Records taken from a dataset >>
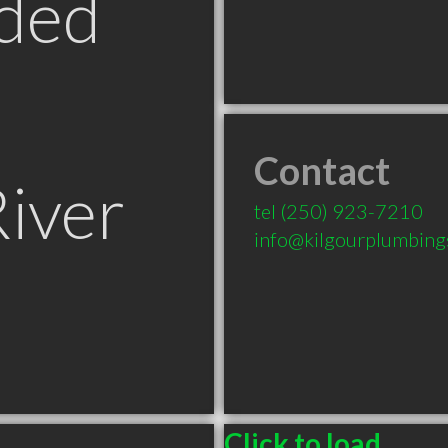
ded
Contact
iver
tel
(250) 923-7210
info@kilgourplumbing
Click to load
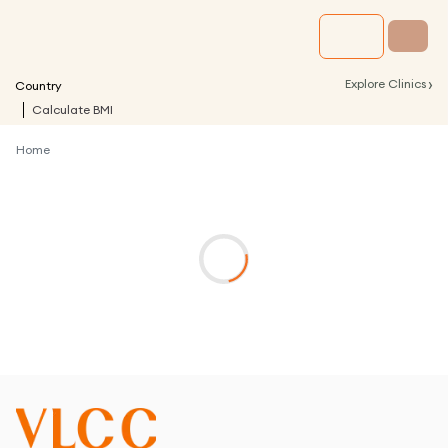
›
Explore Clinics
Country
Calculate BMI
Home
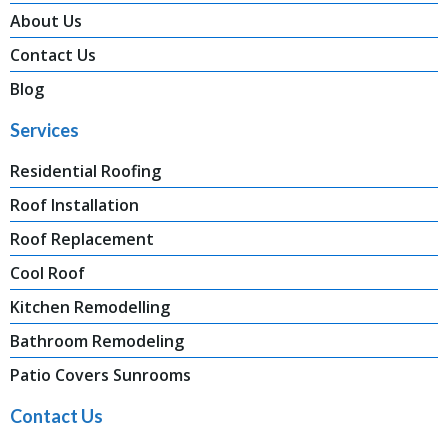
About Us
Contact Us
Blog
Services
Residential Roofing
Roof Installation
Roof Replacement
Cool Roof
Kitchen Remodelling
Bathroom Remodeling
Patio Covers Sunrooms
Contact Us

WHAT IS NEEDED >>
Return every line of text in the records above without changing anything, and leave the pictures out.

FINAL ANSWER >>
ded
Contact
iver
tel
(250) 923-7210
info@kilgourplumbing
Click to load
›
Explore Clinics
Country
Calculate BMI
Home
About Us
Contact Us
Blog
Services
Residential Roofing
Roof Installation
Roof Replacement
Cool Roof
Kitchen Remodelling
Bathroom Remodeling
Patio Covers Sunrooms
Contact Us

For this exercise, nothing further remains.